为了实现优先级继承,线程并不需要知道它持有锁的所有等待者,只需要知道其中优先级最高那一个等待即可。例如,当线程B尝试去获取L1时,线程B只需要知道等待L1的最高优先级线程,如果线程B的优先级更高,则需要更新线程A的pi_waiters,如果线程B的优先级是pi_waiters中的最高的,则还需要临时调整线程A的优先级。
Implementation Details
Taking of a mutex
static __always_inline void rtlock_lock(struct rt_mutex_base *rtm)
{
if (unlikely(!rt_mutex_cmpxchg_acquire(rtm, NULL, current)))
rtlock_slowlock(rtm);
}RT-mutex先尝试通过原子指令的快速路径获取锁,如果获取失败则通过慢速路径获取。慢速路径的获取和释放都需要获取wait_lock并且关中断。

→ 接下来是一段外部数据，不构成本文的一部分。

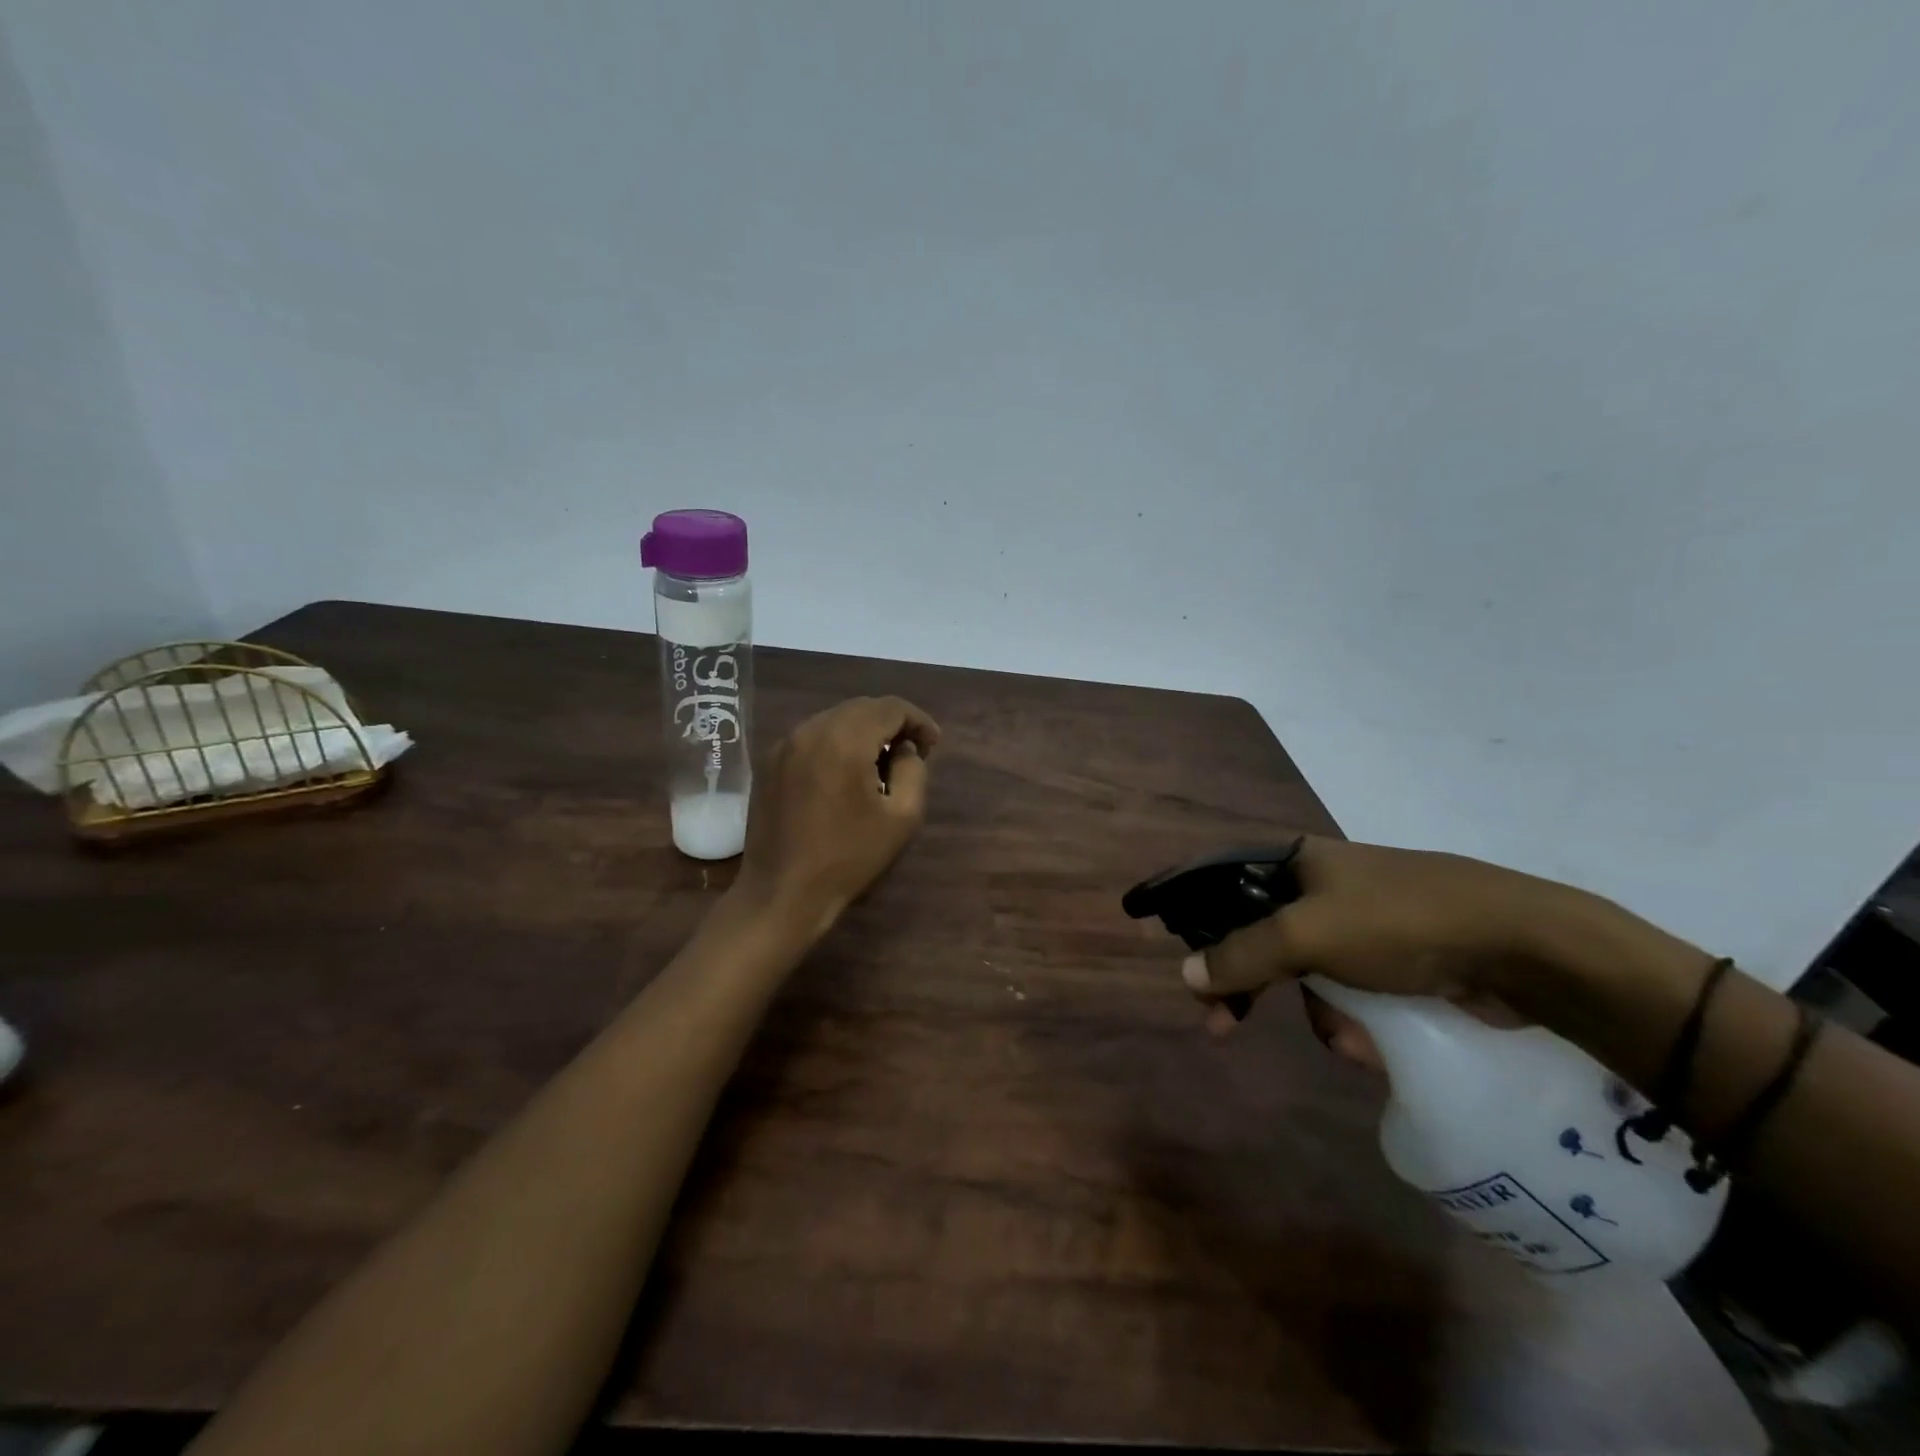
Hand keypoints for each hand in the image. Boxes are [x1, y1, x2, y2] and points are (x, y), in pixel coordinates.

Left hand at [732, 696, 940, 938]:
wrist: (781, 893)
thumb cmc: (848, 858)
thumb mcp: (902, 817)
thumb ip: (914, 771)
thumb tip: (904, 750)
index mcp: (845, 740)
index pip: (890, 707)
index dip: (918, 720)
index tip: (933, 745)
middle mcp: (810, 730)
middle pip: (861, 708)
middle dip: (891, 723)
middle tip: (911, 753)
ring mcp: (784, 744)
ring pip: (834, 719)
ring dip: (863, 731)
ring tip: (880, 763)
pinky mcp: (769, 762)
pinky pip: (812, 737)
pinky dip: (836, 743)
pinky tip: (845, 772)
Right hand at [1180, 837, 1592, 1057]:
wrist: (1524, 947)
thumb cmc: (1400, 923)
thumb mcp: (1308, 935)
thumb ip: (1242, 954)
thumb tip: (1186, 974)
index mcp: (1298, 862)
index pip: (1224, 885)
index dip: (1193, 918)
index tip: (1178, 961)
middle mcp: (1325, 886)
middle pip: (1261, 936)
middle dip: (1247, 984)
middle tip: (1221, 1025)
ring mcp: (1364, 923)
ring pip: (1308, 974)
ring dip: (1318, 1012)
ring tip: (1348, 1039)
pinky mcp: (1399, 959)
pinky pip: (1352, 993)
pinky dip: (1355, 1020)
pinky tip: (1374, 1043)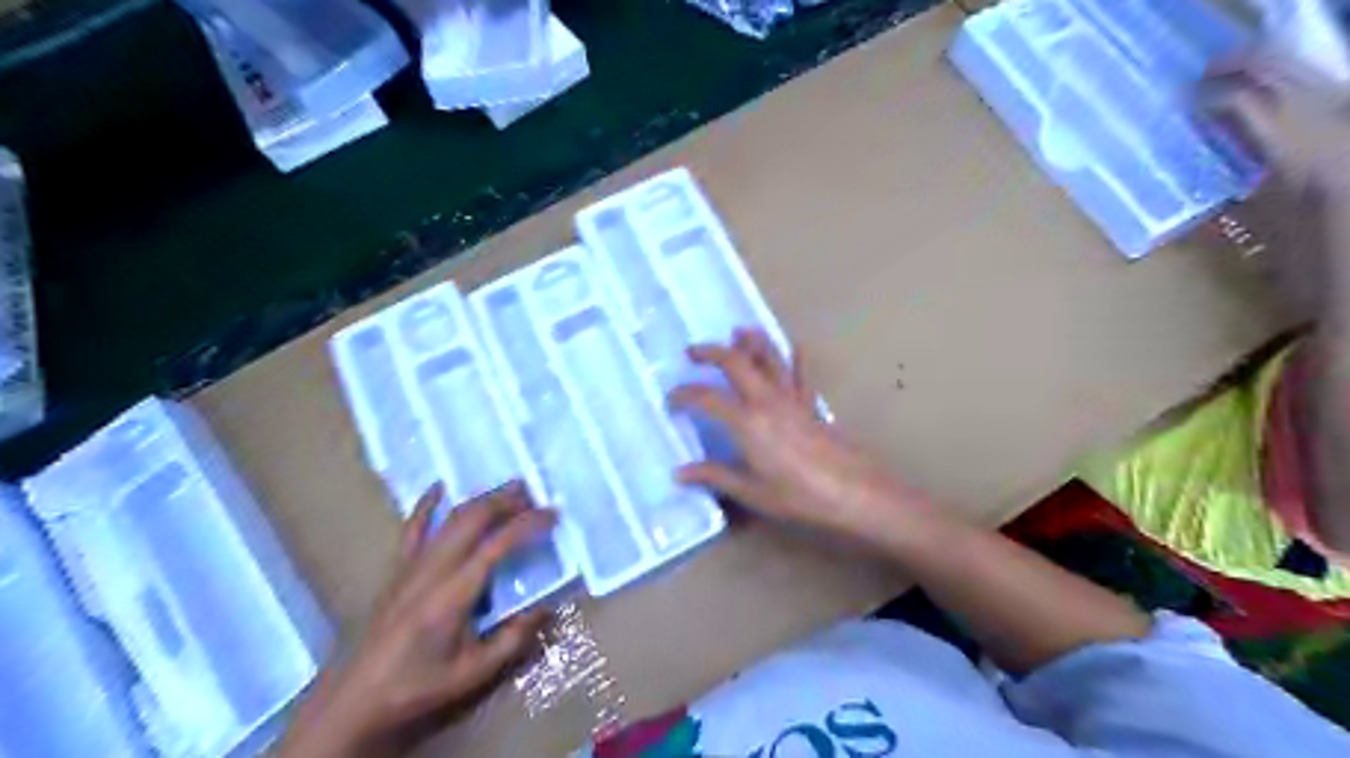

static __always_inline void __sched rtlock_slowlock(struct rt_mutex_base *lock)
{
unsigned long flags;
raw_spin_lock_irqsave(&lock->wait_lock, flags);
rtlock_slowlock_locked(lock);
raw_spin_unlock_irqrestore(&lock->wait_lock, flags);
}static void __sched rtlock_slowlock_locked(struct rt_mutex_base *lock)
{
struct rt_mutex_waiter waiter;
struct task_struct *owner;
lockdep_assert_held(&lock->wait_lock);
if (try_to_take_rt_mutex(lock, current, NULL))
return;
rt_mutex_init_rtlock_waiter(&waiter);
/* Save current state and set state to TASK_RTLOCK_WAIT */
current_save_and_set_rtlock_wait_state();
trace_contention_begin(lock, LCB_F_RT);
task_blocks_on_rt_mutex(lock, &waiter, current, NULL, RT_MUTEX_MIN_CHAINWALK);
for (;;) {
/* Try to acquire the lock again */
if (try_to_take_rt_mutex(lock, current, &waiter))
break;
if (&waiter == rt_mutex_top_waiter(lock))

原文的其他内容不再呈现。